> _Input data_
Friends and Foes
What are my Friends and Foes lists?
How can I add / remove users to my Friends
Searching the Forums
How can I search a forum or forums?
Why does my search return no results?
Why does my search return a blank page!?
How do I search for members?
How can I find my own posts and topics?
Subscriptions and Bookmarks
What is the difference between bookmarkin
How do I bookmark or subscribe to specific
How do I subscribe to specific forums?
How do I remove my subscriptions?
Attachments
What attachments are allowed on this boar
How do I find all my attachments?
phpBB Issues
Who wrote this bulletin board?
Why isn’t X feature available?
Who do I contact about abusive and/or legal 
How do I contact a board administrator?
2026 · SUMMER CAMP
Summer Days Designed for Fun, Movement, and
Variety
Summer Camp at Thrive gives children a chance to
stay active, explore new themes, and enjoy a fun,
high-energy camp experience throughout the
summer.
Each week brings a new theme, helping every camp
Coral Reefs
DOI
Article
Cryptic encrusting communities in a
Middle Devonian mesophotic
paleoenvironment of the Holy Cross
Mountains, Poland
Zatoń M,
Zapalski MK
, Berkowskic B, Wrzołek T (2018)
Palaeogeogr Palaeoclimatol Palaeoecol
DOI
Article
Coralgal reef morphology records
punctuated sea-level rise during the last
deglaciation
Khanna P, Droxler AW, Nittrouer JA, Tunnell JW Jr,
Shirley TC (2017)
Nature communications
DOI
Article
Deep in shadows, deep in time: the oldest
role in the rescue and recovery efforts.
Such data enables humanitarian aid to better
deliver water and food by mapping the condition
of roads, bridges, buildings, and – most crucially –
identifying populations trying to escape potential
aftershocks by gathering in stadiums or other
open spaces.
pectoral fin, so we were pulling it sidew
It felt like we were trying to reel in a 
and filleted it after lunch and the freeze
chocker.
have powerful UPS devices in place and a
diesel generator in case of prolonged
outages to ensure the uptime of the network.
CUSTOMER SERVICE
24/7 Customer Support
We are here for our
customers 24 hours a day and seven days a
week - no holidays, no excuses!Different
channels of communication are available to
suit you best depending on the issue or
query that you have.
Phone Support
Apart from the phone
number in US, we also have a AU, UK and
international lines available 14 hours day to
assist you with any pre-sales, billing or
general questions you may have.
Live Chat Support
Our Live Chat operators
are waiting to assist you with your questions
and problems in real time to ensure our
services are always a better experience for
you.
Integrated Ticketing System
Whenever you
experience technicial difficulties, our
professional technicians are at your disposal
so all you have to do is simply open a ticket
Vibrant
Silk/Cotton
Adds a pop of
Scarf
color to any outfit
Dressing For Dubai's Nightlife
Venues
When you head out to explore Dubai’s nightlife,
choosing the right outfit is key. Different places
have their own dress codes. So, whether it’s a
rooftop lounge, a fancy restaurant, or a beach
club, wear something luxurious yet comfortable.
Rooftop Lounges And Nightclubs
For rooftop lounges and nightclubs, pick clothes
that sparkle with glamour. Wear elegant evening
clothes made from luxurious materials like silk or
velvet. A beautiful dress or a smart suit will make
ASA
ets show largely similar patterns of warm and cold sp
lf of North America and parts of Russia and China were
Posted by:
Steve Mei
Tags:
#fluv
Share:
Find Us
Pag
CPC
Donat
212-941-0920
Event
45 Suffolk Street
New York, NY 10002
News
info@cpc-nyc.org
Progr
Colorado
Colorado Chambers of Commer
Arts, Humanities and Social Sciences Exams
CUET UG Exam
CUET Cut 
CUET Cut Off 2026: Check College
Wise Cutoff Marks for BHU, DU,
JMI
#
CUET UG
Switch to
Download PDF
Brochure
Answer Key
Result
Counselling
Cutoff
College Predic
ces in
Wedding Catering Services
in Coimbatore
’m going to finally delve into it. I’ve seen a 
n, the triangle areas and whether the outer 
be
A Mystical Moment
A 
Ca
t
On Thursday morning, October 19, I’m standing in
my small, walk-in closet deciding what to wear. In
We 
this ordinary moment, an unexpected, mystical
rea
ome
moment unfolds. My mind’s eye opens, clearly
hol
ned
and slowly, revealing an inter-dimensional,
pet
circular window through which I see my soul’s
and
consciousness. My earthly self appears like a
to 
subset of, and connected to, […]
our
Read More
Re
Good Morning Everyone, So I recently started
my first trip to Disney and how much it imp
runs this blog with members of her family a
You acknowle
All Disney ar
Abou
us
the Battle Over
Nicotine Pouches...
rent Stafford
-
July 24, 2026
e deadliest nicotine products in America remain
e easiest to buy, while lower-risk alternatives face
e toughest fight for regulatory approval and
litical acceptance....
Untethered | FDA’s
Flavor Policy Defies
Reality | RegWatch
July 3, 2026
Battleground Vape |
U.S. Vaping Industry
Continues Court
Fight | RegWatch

> _Goal of the exercise_
Return the number of lines in the material holding the string "suit", and no other text.

> _Finished task_
2